Monday, Aug. 18, 1997
FULL-SERVICE PARANOIA
By RICHARD SCHICKEL
We meet Jerry Fletcher (Mel Gibson) in mid-rant, and our first impression is of a typical New York City cabbie of the old, or native-born, variety, full of mis- and disinformation delivered in a rush that permits no quibbling interruption. Assassination plots both current and historical, a unique slant on the militia movement, even (heaven help us!) inside dope on the Vatican's plans for world domination--the man's a full-service paranoid.
Then, having frightened his last fare witless--he drives as wildly as he talks--Jerry pulls up in front of an apartment house, trains his binoculars on a window behind which a woman, obviously above his station and equally obviously a love object, is exercising, and we get really nervous. For we seem to be entering Travis Bickle country, an essentially inimitable place that one wants to visit only once in a lifetime.
But no, this is just the writer, Brian Helgeland, and the director, Richard Donner, having their little misleading joke. For we soon see that underneath the crazy bluster, there is a certain woozy sweetness about Jerry, something suggesting that he is in occasional touch with rationality. Alice (Julia Roberts), the Justice Department attorney he's spying on, notices it too. She's uncommonly patient on the several occasions when he bursts out of the shadows and intrudes on her otherwise orderly life, babbling--well, yes--Conspiracy Theory.

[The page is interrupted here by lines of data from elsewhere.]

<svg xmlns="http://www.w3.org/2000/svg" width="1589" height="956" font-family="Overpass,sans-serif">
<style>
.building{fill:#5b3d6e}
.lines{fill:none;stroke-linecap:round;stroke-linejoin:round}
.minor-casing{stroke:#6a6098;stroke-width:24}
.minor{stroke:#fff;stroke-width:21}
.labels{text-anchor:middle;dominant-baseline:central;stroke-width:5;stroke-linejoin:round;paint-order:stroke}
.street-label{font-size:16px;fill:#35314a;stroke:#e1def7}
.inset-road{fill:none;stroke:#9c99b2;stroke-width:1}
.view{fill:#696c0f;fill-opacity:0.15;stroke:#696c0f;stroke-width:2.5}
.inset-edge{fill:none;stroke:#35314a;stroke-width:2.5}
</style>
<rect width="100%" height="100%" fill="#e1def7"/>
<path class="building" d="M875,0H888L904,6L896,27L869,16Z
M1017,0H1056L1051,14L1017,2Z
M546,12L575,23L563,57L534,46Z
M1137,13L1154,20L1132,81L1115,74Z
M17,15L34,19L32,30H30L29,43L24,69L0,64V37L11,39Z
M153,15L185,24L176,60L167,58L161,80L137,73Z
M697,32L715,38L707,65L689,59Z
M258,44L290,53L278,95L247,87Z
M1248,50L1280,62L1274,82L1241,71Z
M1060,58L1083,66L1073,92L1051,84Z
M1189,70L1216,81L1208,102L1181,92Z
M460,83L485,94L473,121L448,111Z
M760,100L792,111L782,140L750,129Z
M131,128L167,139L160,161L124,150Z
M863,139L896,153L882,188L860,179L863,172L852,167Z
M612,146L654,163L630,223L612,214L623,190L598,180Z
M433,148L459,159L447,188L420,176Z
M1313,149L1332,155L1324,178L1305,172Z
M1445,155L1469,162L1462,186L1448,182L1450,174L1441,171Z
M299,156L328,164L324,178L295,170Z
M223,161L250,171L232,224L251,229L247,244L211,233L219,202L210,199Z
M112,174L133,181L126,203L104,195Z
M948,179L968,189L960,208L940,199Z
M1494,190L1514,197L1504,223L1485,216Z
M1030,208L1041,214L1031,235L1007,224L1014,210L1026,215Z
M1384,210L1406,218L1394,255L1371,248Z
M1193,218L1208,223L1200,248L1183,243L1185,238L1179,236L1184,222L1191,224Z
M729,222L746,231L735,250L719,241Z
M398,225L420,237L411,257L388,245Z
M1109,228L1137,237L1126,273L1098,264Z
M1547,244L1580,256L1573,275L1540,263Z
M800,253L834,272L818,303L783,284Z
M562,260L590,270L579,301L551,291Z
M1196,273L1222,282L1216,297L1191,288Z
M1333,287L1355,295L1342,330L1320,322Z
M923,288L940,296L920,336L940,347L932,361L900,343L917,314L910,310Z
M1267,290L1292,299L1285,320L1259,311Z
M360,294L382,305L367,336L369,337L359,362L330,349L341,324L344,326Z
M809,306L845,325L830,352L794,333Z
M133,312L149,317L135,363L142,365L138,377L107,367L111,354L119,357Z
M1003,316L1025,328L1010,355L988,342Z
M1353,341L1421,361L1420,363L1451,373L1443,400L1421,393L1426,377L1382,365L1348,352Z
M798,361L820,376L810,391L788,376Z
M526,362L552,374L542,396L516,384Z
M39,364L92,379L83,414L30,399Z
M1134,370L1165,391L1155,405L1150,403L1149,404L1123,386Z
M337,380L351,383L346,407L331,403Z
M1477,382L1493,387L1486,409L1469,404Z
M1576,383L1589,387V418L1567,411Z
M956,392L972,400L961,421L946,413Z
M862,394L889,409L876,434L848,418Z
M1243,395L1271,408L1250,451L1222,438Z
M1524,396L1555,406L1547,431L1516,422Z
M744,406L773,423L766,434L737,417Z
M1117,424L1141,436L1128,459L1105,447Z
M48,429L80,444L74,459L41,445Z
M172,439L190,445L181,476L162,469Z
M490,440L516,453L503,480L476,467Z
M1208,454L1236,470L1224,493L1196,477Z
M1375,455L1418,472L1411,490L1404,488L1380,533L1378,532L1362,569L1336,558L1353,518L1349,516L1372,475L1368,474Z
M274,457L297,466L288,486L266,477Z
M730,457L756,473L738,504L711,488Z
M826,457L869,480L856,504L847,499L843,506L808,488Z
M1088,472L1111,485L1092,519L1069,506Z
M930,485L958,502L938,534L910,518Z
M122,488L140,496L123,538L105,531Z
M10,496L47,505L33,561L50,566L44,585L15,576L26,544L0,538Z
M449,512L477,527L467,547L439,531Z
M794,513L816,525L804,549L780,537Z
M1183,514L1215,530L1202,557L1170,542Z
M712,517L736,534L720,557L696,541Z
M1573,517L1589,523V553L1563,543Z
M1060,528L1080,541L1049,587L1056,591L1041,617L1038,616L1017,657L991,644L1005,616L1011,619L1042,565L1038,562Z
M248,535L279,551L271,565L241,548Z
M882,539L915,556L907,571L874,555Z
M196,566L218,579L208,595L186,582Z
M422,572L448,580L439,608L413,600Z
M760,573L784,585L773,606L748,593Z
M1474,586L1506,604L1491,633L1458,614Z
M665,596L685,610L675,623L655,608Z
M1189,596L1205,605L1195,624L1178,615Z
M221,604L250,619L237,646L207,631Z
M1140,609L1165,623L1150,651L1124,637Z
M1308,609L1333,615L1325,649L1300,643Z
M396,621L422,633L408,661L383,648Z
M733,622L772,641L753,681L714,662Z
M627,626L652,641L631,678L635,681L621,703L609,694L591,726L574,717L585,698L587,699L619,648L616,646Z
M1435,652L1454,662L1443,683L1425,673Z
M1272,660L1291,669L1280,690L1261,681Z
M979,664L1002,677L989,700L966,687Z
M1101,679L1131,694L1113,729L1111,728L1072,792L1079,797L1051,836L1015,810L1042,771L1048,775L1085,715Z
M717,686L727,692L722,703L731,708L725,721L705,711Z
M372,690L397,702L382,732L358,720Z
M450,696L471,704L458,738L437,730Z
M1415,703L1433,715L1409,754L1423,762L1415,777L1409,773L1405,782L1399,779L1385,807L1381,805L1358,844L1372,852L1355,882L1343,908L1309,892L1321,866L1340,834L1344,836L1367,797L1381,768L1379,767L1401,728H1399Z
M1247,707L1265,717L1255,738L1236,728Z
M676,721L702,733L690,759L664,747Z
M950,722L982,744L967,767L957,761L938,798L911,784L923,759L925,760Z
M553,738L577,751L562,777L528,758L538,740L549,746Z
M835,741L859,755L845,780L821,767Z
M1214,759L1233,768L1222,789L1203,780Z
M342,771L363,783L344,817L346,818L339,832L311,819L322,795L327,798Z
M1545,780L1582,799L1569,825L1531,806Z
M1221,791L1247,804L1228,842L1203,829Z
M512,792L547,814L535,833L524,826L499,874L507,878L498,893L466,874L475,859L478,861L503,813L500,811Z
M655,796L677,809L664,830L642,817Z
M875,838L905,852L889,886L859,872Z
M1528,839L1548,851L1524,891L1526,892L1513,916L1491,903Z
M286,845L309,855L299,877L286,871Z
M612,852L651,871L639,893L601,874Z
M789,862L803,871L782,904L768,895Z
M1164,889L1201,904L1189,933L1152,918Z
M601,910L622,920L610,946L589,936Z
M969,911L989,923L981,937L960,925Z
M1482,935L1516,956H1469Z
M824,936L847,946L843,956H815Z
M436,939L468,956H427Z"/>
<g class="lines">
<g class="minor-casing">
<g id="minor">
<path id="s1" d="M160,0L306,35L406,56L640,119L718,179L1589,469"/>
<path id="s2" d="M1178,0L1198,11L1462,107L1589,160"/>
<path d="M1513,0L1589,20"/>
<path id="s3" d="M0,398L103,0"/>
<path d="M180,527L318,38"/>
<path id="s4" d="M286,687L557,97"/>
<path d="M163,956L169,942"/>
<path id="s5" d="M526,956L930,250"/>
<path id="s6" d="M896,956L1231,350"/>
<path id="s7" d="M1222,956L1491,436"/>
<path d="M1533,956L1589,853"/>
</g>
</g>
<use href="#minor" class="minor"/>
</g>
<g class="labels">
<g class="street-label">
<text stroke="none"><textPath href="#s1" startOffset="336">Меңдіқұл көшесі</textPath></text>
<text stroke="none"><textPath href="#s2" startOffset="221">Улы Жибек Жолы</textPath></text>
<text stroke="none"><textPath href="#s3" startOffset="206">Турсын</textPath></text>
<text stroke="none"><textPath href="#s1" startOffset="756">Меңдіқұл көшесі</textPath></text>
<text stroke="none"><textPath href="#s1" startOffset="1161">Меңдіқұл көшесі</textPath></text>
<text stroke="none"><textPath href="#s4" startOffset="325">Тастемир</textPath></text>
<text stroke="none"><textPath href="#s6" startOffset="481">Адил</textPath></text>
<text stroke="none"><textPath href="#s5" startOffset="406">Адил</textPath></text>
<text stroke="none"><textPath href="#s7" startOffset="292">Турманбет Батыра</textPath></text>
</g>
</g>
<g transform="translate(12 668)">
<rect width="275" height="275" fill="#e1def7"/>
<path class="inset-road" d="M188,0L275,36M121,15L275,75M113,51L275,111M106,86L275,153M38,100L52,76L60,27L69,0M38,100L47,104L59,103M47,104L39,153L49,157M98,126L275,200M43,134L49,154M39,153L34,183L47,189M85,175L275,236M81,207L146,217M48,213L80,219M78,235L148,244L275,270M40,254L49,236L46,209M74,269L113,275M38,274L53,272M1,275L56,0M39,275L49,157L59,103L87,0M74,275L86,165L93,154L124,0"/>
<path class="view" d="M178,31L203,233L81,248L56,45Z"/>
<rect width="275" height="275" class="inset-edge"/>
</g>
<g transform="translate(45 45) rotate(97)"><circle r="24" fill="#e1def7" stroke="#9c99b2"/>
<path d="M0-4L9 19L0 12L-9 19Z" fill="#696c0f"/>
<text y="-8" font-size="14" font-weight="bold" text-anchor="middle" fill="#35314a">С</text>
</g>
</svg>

It turns out, of course, that there is nothing theoretical about the conspiracy that primarily obsesses Jerry. We learn that decades earlier it seized and victimized him (among many others) in a government-supported attempt to create our very own Manchurian candidates; that this program has been directed undetected all these years by the visibly wicked Dr. Jonas (Patrick Stewart), one of those shrinks who in life would lose their license but whose malpractices are never questioned in the movies; and that it is the purity of Jerry's love for Alice that is bringing him back to his senses, in intermittent but ever increasing flashes.
Finally, we don't believe a word of this. (A black helicopter hovering unremarked over a crowded Union Square? I don't think so.) But Gibson blurs the line between lunacy and lucidity very funnily, Roberts is a woman who could drive any man sane, and some of the film's offhand observations about the life-styles of the poor and nutty are goofily persuasive (Jerry padlocks his refrigerator and keeps its contents in combination-locked canisters). Caught up in the movie's intricacies, we go along with it, momentarily distant kin to those people who cling desperately to some convoluted explanation for a national tragedy. Conspiracy theory may be reason's most rickety scaffold, but it is more comforting than its alternative, which is chaos theory. Wouldn't want to see a movie about that, would you?